BEGIN

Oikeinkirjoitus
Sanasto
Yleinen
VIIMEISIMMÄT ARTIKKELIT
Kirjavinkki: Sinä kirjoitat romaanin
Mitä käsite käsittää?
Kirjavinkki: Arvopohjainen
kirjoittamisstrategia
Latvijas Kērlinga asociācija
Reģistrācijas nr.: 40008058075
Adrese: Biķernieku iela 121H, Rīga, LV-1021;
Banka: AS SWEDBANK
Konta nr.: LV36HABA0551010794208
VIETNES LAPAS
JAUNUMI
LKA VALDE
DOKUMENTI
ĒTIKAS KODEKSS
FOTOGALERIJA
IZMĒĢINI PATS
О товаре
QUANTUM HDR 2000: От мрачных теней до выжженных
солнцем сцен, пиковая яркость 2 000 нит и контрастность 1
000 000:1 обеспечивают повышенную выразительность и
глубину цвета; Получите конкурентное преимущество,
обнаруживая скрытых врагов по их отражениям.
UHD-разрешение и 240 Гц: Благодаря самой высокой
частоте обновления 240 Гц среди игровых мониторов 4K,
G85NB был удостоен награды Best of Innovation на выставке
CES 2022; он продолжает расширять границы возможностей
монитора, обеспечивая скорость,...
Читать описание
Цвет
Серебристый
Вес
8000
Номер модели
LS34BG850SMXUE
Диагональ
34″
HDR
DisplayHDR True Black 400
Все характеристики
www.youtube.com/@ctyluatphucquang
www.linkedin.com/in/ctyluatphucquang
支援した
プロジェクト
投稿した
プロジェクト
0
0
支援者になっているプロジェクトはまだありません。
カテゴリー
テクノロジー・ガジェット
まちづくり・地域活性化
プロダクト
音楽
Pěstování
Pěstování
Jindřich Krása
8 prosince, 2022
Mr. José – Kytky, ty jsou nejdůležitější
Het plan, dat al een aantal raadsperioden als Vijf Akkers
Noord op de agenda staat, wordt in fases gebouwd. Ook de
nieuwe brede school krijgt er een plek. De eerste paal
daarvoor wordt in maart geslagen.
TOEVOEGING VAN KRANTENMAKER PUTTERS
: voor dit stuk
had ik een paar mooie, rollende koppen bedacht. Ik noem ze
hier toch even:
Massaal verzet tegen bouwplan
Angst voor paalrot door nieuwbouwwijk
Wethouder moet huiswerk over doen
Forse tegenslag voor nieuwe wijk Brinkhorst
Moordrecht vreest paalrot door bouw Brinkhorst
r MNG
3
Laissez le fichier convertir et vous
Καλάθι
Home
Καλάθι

END
BEGIN

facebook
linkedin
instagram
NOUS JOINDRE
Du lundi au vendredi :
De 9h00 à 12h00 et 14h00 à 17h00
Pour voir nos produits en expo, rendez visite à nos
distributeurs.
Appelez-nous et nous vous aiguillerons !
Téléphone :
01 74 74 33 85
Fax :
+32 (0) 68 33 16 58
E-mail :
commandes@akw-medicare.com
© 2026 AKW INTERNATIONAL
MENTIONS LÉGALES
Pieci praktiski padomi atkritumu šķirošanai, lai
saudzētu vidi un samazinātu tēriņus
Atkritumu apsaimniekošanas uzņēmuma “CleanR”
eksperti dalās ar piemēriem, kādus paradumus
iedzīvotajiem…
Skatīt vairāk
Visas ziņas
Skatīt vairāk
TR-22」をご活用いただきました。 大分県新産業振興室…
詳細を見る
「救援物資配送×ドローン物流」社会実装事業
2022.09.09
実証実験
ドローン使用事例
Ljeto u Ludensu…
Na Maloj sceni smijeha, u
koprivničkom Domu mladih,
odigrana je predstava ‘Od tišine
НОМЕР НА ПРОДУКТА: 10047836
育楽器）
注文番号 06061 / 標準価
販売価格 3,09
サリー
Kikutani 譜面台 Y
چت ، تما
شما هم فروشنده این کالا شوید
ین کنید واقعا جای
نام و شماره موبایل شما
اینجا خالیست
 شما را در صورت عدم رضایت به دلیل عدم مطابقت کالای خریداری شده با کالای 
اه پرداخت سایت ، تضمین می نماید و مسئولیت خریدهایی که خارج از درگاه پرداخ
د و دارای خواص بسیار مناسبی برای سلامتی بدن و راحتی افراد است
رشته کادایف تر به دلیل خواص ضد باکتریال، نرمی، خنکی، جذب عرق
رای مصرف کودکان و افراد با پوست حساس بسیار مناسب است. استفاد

END

# Work item
Check each line above for the word "خواص", and copy the lines where it appears.

# Final answer
د و دارای خواص بسیار مناسبی برای سلامتی بدن و راحتی افراد است
رشته کادایف تر به دلیل خواص ضد باکتریال، نرمی، خنکی، جذب عرق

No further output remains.